We can visualize the distribution of active nesting periods of
Carolina Wrens in our example before and after being filtered and
trimmed.
# Calculate the unfiltered date span of each nest
unfiltered <- data %>% filter(Species.Code == "carwre") %>%
group_by(Attempt.ID) %>% arrange(Visit.Datetime) %>%
mutate(nesting_period = as.numeric(
max(Visit.Datetime) - min(Visit.Datetime))) # date span
# Filter the data from phenology flags, calculate filtered date spans
filtered <- flagged_phenology %>% group_by(Attempt.ID) %>% arrange(Visit.Datetime) %>%
filter(Species.Code == "carwre") %>%
filter(is.na(Flagged.Attempt)) %>%
filter(is.na(Flagged.Check)) %>%
mutate(nesting_period = as.numeric(max(Visit.Datetime) - min(Visit.Datetime)))

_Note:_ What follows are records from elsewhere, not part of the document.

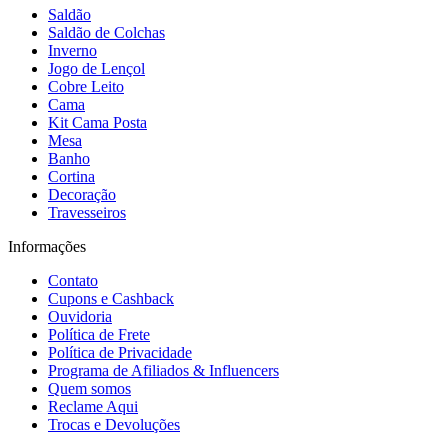
Saldão
Saldão de Colchas
Inverno
Jogo de Lençol
Cobre Leito
Cama
Kit Cama Posta
Mesa
Banho
Cortina
Decoração
Travesseiros
Informações
Contato
Cupons e Cashback
Ouvidoria
Política de Frete
Política de Privacidade
Programa de Afiliados & Influencers
Quem somos
Reclame Aqui
Trocas e Devoluções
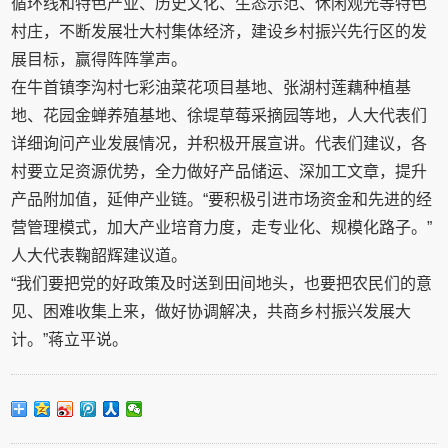
循环线和特色产业、历史文化、生态示范、休闲观光等特色
村庄，不断发展壮大村集体经济，建设乡村振兴先行区的发
展目标，赢得阵阵掌声。
在牛首镇李沟村七彩油菜花项目基地、张湖村莲藕种植基
地、花园金蝉养殖基地、徐堤草莓采摘园等地，人大代表们
详细询问产业发展情况，并积极开展宣讲。代表们建议，各
村要立足资源优势，全力做好产品储运、深加工文章，提升
产品附加值，延伸产业链。“要积极引进市场资金和先进的经
营管理模式，加大产业培育力度，走专业化、规模化路子。”
人大代表鞠韶辉建议道。
“我们要把党的好政策及时送到田间地头，也要把农民们的意
见、困难收集上来，做好协调解决，共商乡村振兴发展大
计。”蒋立平说。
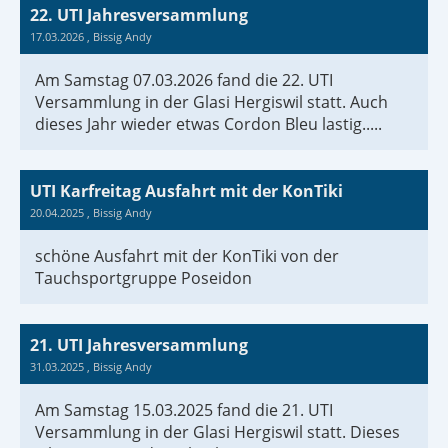
22. UTI Jahresversammlung
17.03.2026
, Bissig Andy
Am Samstag 07.03.2026 fand die 22. UTI
Versammlung in der Glasi Hergiswil statt. Auch
dieses Jahr wieder etwas Cordon Bleu lastig.....
UTI Karfreitag Ausfahrt mit der KonTiki
20.04.2025
, Bissig Andy
schöne Ausfahrt mit der KonTiki von der
Tauchsportgruppe Poseidon
21. UTI Jahresversammlung
31.03.2025
, Bissig Andy
Am Samstag 15.03.2025 fand die 21. UTI
Versammlung in der Glasi Hergiswil statt. Dieses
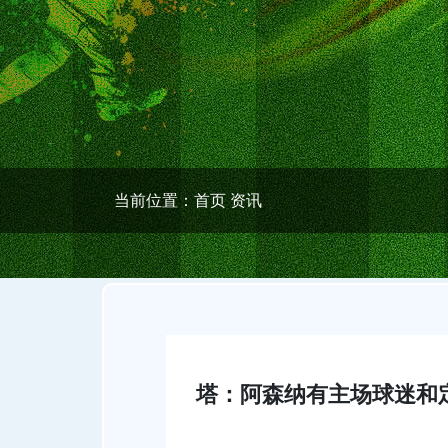
当前位置：
首页
资讯
塔：阿森纳有主场球迷和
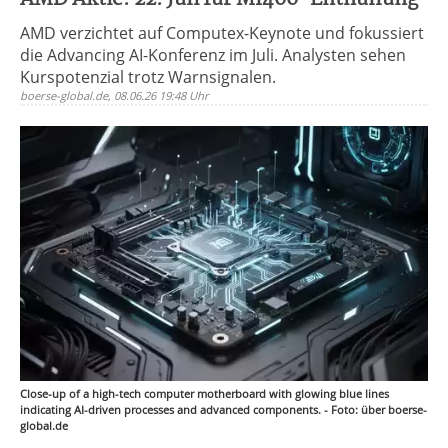
AMD verzichtet auf Computex-Keynote und fokussiert
die Advancing AI-Konferenz im Juli. Analysten sehen
Kurspotenzial trotz Warnsignalen.
boerse-global.de, 08.06.26 19:48 Uhr
Close-up of a high-tech computer motherboard with glowing blue lines
indicating AI-driven processes and advanced components. - Foto: über boerse-
global.de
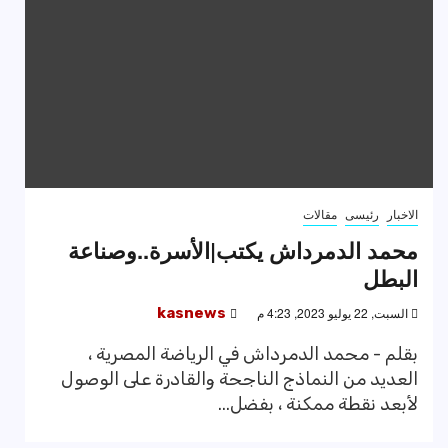
الاخبار
رئيسى
مقالات
محمد الدمرداش يكتب|الأسرة..وصناعة
البطل
السبت, 22 يوليو 2023, 4:23 م
kasnews
بقلم - محمد الدمرداش في الرياضة المصرية ،
العديد من النماذج الناجحة والقادرة على الوصول
لأبعد نقطة ممكنة ، بفضل...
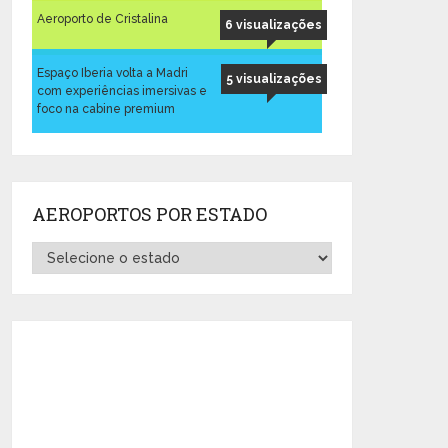
Aeroporto de Cristalina
6 visualizações
Espaço Iberia volta a Madri
5 visualizações
com experiências imersivas e
foco na cabine premium
AEROPORTOS POR ESTADO
Aeroportos
por
Estado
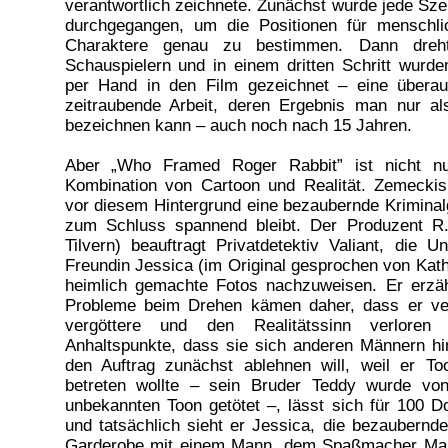
verantwortlich zeichnete. Zunächst wurde jede Sze
durchgegangen, um die Positionen für menschli
Charaktere genau zu bestimmen. Dann dre
Schauspielern und in einem dritten Schritt wurde
per Hand in den Film gezeichnet – eine übera
zeitraubende Arbeit, deren Ergebnis man nur al
bezeichnen kann – auch noch nach 15 Jahren.
Aber „Who Framed Roger Rabbit” ist nicht nu
Kombination von Cartoon und Realität. Zemeckis
vor diesem Hintergrund eine bezaubernde Kriminalg
zum Schluss spannend bleibt. Der Produzent R
Tilvern) beauftragt Privatdetektiv Valiant, die 
Freundin Jessica (im Original gesprochen von Kath
heimlich gemachte Fotos nachzuweisen. Er erzäh
Probleme beim Drehen kämen daher, dass er verl
vergöttere und den Realitätssinn verlore
Anhaltspunkte, dass sie sich anderen Männern hin
den Auftrag zunächst ablehnen will, weil er To
betreten wollte – sein Bruder Teddy wurde vo
unbekannten Toon getötet –, lässt sich für 100 Do
und tatsächlich sieht er Jessica, die bezaubernde
Garderobe mit einem Mann, dem Spaßmacher Ma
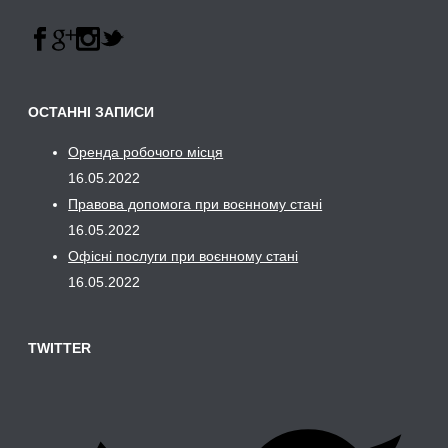
ОСТАННІ ЗАПИСИ
Оренда робочого місця
16.05.2022
Правова допомога при воєнному стані
16.05.2022
Офісні послуги при воєнному стані
16.05.2022
TWITTER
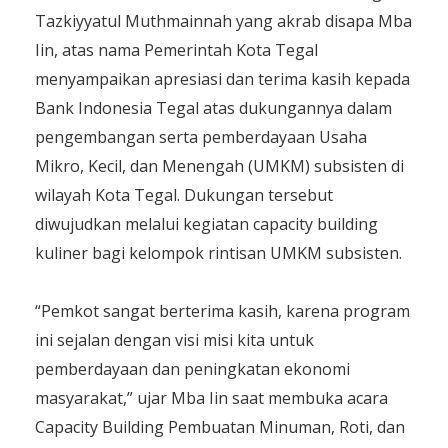
Tazkiyyatul Muthmainnah yang akrab disapa Mba
Iin, atas nama Pemerintah Kota Tegal
menyampaikan apresiasi dan terima kasih kepada
Bank Indonesia Tegal atas dukungannya dalam
pengembangan serta pemberdayaan Usaha
Mikro, Kecil, dan Menengah (UMKM) subsisten di
wilayah Kota Tegal. Dukungan tersebut
diwujudkan melalui kegiatan capacity building
kuliner bagi kelompok rintisan UMKM subsisten.
“Pemkot sangat berterima kasih, karena program
ini sejalan dengan visi misi kita untuk
pemberdayaan dan peningkatan ekonomi
masyarakat,” ujar Mba Iin saat membuka acara
Capacity Building Pembuatan Minuman, Roti, dan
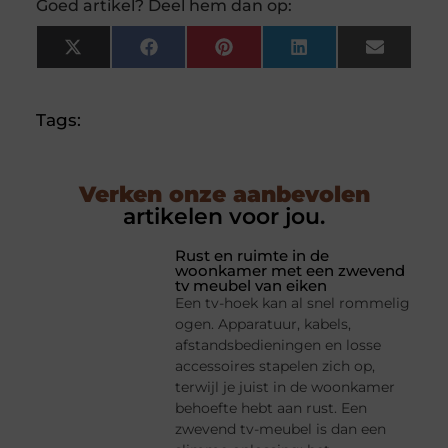
Goed artikel? Deel hem dan op:
X
Facebook
Pinterest
LinkedIn
Email
(Twitter)
Tags:
Verken onze aanbevolen
artikelen voor jou.
Rust en ruimte in de
woonkamer met een zwevend
tv meubel van eiken
Een tv-hoek kan al snel rommelig
ogen. Apparatuur, kabels,
afstandsbedieningen en losse
accessoires stapelen zich op,
terwijl je juist in de woonkamer
behoefte hebt aan rust. Een
zwevend tv-meubel is dan een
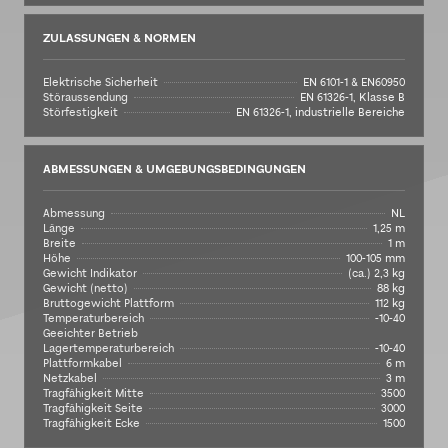
ZULASSUNGEN & NORMEN
Elektrische Sicherheit
EN 6101-1 & EN60950
Störaussendung
EN 61326-1, Klasse B
Störfestigkeit
EN 61326-1, industrielle Bereiche
ABMESSUNGEN & UMGEBUNGSBEDINGUNGEN
Abmessung
NL
Länge
1,25 m
Breite
1 m
Höhe
100-105 mm
Gewicht Indikator
(ca.) 2,3 kg
Gewicht (netto)
88 kg
Bruttogewicht Plattform
112 kg
Temperaturbereich
-10-40
Geeichter Betrieb
Lagertemperaturbereich
-10-40
Plattformkabel
6 m
Netzkabel
3 m
Tragfähigkeit Mitte
3500
Tragfähigkeit Seite
3000
Tragfähigkeit Ecke
1500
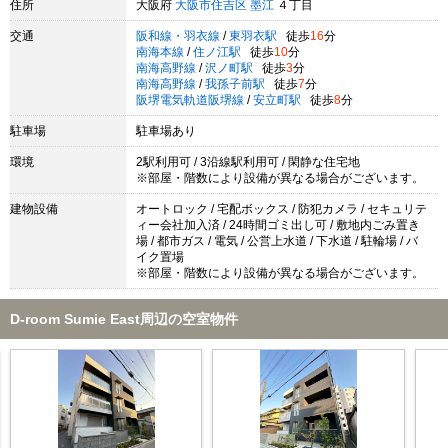
住所
大阪府
大阪市住吉区
墨江
４丁目
交通
阪和線・羽衣線
/
東羽衣駅
徒歩
16
分
南海本線
/
住ノ江駅
徒歩
10
分
南海高野線
/
沢ノ町駅
徒歩
3
分
南海高野線
/
我孫子前駅
徒歩
7
分
阪堺電気軌道阪堺線
/
安立町駅
徒歩
8
分
駐車場
駐車場あり
環境
2駅利用可 / 3沿線駅利用可 / 閑静な住宅地
※部屋・階数により設備が異なる場合がございます。
建物設備
オートロック / 宅配ボックス / 防犯カメラ / セキュリテ
ィー会社加入済 / 24時間ゴミ出し可 / 敷地内ごみ置き
場 / 都市ガス / 電気 / 公営上水道 / 下水道 / 駐輪場 / バ
イク置場
※部屋・階数により設備が異なる場合がございます。
D-room Sumie East周辺の空室物件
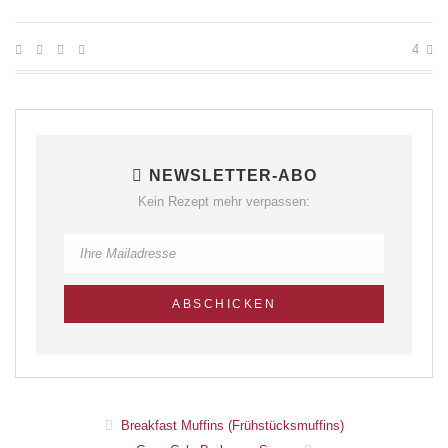
4
NEWSLETTER-ABO
Kein Rezept mehr verpassen:
Breakfast Muffins (Frühstücksmuffins)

# Visualize filtered vs unfiltered date spans
library(ggplot2)
p1 <- ggplot() +
geom_histogram(data = unfiltered, aes(x = nesting_period, fill = "Unfiltered"), color = "#69A0C2") +
scale_fill_manual(values = c("Unfiltered" = "#457999", "Filtered" = "#8DCA8B"), name = "Dataset") +
xlim(0, 250) +
xlab("Carolina Wren Nesting Periods") +
ylab("Count") +
geom_vline(xintercept = 55, linetype = "dashed", linewidth = 2, color = "black") +
annotate("text", x = 85, y = 4500, label = "55 day limit", color = "black", vjust = -0.5) +
theme_minimal()
p2 <- ggplot() +
geom_histogram(data = filtered, aes(x = nesting_period, fill = "Filtered"), color = "grey90") +
scale_fill_manual(values = c("Unfiltered" = "#457999", "Filtered" = "#8DCA8B"), name = "Dataset") +
xlim(0, 250) +
xlab("Carolina Wren Nesting Periods") +
ylab("Count") +
geom_vline(xintercept = 55, linetype = "dashed", linewidth = 2, color = "black") +
annotate("text", x = 85, y = 4500, label = "55 day limit", color = "black", vjust = -0.5) +
theme_minimal()
p1
p2
We can see in the unfiltered plot that there were more than a few nests with long nesting periods before filtering. After filtering out 448 attempts deemed “too long”, we are left with 2,539 attempts to continue an analysis with. Note that this function does not just trim the attempts by length. If you look closely you will see the distribution of nesting periods left of the cutoff has changed slightly (see the bar directly left of the dashed line has been reduced by several hundred attempts, and th other bars have increased slightly). This is due to removing days of nest checks post-fledging from the total nesting period.